## Text section
Numerous pizza lovers would be surprised to know that their favorite food was called “pie” long before Dean Martin sang about it. It was in the 1800s, to be exact, when Italian immigrants decided landing on American shores was greatly to be desired. They brought with them their masterpiece called “tomato pie (the English pronunciation.)”
Only Americans call the dish a “pie.” Outside of America, not many people have heard of pizza pie (gasp.) They call the popular dish whatever their language designates, but it’s never called a pie. Generally, the food is called a pie mainly on the East Coast, where the dish originated.
West of the Mississippi, it’s just plain old pizza, in spite of Martin’s lyric “when the moon hits your eye like a big pizza pie, that’s amore.”
So is pizza a pie or just a crust holding tasty toppings? Let’s look into the definition of a pie, the definition of pizza, and if it fits the bill.
What Is A Pie?
We usually don’t think about pies until the holidays. We wonder if Grandma is going to make her famous apple pie with the lattice top and heavy on the cinnamon. Is Aunt Betsy going to bring her equally famous pecan and pumpkin pies to dinner? Aside from the holidays, we don’t even think of pie.
A pie is characterized by a bottom crust filled with fruit or meats and vegetables. Some pies have a top crust, some don’t. They’re baked in nine inch round glass pans called a pie pan. Commercially prepared pies come in tin pans.

## Supplied data
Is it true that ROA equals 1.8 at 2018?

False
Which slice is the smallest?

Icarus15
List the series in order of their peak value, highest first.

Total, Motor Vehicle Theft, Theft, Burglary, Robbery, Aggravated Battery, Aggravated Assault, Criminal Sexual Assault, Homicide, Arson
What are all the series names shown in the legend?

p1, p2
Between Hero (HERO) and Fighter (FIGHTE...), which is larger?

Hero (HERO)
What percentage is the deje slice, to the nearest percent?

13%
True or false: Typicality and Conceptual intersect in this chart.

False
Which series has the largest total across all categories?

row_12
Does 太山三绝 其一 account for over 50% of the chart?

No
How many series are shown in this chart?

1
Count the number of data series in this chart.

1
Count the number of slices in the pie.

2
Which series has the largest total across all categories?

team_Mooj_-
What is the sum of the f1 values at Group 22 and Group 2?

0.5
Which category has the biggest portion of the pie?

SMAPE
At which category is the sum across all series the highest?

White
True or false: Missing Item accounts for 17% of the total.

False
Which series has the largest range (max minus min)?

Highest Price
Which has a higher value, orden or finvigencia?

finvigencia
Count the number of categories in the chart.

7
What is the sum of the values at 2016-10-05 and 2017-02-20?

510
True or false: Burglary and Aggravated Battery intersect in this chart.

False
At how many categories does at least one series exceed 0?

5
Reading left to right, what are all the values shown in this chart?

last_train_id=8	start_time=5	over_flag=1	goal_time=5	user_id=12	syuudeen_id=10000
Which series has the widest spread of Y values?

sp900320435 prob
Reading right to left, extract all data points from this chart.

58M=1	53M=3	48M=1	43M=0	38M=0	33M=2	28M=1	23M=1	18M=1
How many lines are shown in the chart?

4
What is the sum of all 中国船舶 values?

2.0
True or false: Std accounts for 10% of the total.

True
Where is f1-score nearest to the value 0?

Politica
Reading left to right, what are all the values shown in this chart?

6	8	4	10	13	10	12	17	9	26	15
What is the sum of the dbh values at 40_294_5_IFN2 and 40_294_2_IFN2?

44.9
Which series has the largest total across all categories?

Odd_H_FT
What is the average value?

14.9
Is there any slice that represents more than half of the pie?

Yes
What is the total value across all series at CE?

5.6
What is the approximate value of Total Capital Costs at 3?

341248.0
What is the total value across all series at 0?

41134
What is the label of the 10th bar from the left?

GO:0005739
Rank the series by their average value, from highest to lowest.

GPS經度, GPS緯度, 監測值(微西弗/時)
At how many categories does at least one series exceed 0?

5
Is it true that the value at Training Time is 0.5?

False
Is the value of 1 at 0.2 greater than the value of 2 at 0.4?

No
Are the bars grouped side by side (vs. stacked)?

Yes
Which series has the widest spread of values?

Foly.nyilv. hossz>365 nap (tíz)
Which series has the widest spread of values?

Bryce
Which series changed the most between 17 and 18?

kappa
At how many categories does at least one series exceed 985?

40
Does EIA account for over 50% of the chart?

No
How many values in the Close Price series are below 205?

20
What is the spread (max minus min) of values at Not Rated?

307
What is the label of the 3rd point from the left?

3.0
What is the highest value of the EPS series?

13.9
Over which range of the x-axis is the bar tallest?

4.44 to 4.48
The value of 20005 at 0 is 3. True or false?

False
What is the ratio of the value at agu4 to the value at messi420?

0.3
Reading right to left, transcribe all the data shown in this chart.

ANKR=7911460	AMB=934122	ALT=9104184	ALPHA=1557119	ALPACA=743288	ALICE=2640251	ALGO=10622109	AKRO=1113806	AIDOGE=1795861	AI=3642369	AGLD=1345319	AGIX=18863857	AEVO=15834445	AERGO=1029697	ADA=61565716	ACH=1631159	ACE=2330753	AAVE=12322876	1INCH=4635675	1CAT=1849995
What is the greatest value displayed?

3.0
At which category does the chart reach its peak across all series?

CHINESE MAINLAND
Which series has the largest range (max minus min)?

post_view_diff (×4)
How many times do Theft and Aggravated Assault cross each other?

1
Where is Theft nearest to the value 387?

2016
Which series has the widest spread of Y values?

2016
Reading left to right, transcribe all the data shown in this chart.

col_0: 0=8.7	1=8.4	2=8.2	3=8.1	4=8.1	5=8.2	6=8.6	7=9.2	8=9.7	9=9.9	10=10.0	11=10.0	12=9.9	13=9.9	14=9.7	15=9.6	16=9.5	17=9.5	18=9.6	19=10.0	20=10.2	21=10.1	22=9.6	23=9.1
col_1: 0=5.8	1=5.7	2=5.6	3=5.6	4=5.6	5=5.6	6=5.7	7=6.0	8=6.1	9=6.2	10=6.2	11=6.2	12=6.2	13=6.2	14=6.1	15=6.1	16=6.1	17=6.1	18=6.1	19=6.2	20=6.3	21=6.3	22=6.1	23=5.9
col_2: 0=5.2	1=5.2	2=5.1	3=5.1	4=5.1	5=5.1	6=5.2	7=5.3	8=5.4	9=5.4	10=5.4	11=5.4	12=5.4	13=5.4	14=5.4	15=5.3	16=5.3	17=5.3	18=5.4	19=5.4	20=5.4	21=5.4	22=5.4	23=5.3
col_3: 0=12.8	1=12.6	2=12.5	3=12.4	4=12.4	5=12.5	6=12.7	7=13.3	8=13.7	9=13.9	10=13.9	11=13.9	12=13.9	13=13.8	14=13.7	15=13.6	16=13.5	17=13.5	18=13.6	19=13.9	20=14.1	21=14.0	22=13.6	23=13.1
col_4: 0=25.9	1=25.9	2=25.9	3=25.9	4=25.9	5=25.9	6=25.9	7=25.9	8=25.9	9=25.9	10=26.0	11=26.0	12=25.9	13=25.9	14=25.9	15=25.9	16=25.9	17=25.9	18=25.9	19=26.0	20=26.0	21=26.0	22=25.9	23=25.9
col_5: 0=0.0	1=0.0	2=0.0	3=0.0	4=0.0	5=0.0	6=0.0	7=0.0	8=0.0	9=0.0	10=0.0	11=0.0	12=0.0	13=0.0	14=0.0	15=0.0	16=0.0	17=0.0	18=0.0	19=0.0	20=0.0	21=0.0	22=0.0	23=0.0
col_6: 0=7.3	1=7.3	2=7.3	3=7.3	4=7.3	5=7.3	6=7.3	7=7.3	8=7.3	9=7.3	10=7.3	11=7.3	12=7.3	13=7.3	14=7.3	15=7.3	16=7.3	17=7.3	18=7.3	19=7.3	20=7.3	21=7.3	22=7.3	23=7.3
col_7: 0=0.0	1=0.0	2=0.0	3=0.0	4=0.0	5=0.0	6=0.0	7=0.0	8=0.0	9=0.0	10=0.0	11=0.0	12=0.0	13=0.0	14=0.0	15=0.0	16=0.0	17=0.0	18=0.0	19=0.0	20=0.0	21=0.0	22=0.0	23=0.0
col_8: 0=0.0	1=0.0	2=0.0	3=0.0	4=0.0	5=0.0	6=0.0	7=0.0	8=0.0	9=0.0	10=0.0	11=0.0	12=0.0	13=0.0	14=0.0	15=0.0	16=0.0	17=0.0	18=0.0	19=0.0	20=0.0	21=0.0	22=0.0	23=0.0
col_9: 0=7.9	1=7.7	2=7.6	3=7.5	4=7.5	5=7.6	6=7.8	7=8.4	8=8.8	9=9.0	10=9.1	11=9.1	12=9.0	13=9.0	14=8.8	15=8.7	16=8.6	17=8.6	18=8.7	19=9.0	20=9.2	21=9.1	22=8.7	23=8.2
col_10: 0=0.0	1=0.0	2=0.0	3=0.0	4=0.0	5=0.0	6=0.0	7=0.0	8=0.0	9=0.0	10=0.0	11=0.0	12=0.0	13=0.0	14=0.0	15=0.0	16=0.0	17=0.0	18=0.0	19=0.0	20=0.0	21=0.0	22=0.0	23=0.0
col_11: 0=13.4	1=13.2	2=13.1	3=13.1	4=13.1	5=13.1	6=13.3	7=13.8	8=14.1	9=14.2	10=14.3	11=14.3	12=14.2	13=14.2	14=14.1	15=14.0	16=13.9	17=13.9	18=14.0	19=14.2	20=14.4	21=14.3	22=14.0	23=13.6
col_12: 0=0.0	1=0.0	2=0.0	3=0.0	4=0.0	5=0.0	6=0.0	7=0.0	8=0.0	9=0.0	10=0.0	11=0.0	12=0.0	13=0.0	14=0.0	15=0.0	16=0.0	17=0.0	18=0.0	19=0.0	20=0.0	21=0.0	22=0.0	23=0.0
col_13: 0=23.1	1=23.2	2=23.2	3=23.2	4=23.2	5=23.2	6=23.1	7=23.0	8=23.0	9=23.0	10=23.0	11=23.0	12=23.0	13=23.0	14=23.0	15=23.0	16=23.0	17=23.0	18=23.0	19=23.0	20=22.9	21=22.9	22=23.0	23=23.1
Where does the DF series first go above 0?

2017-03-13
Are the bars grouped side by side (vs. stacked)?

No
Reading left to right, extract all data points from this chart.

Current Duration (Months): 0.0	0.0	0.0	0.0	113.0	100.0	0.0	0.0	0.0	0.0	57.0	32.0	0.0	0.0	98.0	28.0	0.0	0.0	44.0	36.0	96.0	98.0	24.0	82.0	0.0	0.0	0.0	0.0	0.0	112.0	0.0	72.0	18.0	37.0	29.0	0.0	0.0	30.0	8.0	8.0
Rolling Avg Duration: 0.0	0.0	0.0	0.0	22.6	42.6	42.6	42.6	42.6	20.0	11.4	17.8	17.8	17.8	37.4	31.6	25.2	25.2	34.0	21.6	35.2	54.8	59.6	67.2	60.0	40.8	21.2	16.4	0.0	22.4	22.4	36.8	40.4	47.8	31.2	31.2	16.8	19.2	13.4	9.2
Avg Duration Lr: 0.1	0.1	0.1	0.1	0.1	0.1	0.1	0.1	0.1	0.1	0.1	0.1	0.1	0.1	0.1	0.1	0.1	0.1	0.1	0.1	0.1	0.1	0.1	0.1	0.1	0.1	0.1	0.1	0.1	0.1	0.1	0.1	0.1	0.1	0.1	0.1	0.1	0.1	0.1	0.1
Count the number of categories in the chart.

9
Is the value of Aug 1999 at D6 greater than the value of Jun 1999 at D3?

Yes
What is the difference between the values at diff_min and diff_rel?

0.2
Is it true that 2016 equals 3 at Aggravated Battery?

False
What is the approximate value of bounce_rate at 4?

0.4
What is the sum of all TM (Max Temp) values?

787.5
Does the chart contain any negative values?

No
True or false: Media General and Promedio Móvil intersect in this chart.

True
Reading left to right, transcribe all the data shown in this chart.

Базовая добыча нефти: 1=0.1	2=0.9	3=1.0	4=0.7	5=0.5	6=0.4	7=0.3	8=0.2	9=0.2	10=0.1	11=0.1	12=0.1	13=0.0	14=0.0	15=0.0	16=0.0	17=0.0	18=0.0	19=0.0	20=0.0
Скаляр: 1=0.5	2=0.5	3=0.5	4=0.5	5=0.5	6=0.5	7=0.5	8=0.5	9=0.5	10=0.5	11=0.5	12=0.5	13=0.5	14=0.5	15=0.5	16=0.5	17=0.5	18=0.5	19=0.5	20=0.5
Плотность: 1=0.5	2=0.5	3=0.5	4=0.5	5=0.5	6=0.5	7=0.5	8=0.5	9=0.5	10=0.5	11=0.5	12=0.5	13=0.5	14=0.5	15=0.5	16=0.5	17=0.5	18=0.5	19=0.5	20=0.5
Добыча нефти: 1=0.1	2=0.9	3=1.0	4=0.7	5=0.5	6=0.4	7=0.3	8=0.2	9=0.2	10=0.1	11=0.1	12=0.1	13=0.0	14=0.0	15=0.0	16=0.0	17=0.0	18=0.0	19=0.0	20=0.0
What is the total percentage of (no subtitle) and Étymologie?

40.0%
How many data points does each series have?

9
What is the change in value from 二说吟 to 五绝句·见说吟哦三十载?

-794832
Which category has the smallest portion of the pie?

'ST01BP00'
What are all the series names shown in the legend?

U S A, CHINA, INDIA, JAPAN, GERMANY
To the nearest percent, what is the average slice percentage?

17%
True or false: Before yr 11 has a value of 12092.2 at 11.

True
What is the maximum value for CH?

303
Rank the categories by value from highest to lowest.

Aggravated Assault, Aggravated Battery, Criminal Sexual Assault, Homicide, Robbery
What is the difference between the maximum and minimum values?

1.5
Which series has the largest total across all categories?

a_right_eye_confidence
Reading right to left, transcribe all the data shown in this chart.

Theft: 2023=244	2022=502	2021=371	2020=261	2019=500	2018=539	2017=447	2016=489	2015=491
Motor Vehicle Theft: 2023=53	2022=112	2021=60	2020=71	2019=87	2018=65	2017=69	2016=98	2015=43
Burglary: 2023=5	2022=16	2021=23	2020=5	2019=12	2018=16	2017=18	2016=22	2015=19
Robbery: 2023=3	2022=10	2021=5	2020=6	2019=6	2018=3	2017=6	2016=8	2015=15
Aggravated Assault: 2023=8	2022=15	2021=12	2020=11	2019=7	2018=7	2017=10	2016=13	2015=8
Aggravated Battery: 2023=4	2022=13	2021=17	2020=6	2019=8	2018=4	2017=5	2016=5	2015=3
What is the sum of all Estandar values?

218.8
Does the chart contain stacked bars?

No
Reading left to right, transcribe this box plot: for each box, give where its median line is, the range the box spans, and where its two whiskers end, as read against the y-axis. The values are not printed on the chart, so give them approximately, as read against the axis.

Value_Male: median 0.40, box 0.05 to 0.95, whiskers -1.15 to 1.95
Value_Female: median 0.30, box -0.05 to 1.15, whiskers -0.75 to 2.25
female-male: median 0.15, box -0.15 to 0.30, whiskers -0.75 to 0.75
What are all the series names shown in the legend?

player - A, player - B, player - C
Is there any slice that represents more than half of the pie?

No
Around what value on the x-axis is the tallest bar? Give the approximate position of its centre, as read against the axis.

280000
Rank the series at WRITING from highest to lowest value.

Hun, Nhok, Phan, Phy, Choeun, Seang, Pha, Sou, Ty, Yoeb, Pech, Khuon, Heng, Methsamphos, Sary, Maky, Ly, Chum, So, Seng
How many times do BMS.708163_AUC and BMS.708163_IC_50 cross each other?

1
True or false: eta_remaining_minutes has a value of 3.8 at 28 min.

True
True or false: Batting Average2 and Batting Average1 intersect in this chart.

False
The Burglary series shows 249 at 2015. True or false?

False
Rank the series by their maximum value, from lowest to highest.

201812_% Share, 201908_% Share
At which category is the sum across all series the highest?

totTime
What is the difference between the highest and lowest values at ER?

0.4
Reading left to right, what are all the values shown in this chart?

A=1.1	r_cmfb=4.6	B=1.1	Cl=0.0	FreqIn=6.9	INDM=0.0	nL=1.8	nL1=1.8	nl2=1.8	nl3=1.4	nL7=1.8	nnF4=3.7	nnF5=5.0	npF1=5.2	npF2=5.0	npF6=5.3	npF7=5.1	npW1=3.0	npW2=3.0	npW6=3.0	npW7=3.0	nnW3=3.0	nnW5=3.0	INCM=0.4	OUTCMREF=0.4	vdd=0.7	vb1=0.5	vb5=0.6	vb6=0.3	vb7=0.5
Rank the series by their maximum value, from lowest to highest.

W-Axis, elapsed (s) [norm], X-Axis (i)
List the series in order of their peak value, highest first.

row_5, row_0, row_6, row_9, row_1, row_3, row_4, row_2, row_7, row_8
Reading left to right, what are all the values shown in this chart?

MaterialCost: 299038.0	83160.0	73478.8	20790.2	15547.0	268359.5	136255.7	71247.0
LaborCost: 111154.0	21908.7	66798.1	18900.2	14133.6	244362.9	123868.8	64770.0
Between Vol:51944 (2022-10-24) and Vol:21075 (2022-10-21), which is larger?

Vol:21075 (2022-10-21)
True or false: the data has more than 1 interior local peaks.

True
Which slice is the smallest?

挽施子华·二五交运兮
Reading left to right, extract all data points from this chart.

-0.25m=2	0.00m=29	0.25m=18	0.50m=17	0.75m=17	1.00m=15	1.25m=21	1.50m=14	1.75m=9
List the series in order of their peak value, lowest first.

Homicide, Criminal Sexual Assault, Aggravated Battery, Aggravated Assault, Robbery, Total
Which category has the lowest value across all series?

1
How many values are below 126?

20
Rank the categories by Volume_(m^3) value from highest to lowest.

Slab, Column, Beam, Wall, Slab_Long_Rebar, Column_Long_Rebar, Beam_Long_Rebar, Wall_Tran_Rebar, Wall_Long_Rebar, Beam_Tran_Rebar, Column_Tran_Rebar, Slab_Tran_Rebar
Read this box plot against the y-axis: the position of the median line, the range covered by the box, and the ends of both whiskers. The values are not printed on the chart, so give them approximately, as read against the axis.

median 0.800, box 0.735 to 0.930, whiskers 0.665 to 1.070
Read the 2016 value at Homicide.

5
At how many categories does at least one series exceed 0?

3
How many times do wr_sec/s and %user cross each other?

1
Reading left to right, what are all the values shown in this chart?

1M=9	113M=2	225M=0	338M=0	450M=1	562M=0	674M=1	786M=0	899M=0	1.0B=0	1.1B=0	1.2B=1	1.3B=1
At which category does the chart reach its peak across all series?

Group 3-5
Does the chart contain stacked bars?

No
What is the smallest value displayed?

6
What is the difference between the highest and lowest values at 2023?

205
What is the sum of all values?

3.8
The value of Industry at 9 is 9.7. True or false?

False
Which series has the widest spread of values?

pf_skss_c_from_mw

## Task details
According to the text on whether pizza is a pie, in which part of America is the dish mainly called a pie?

## Written answer
Mainly on the East Coast, where the dish originated.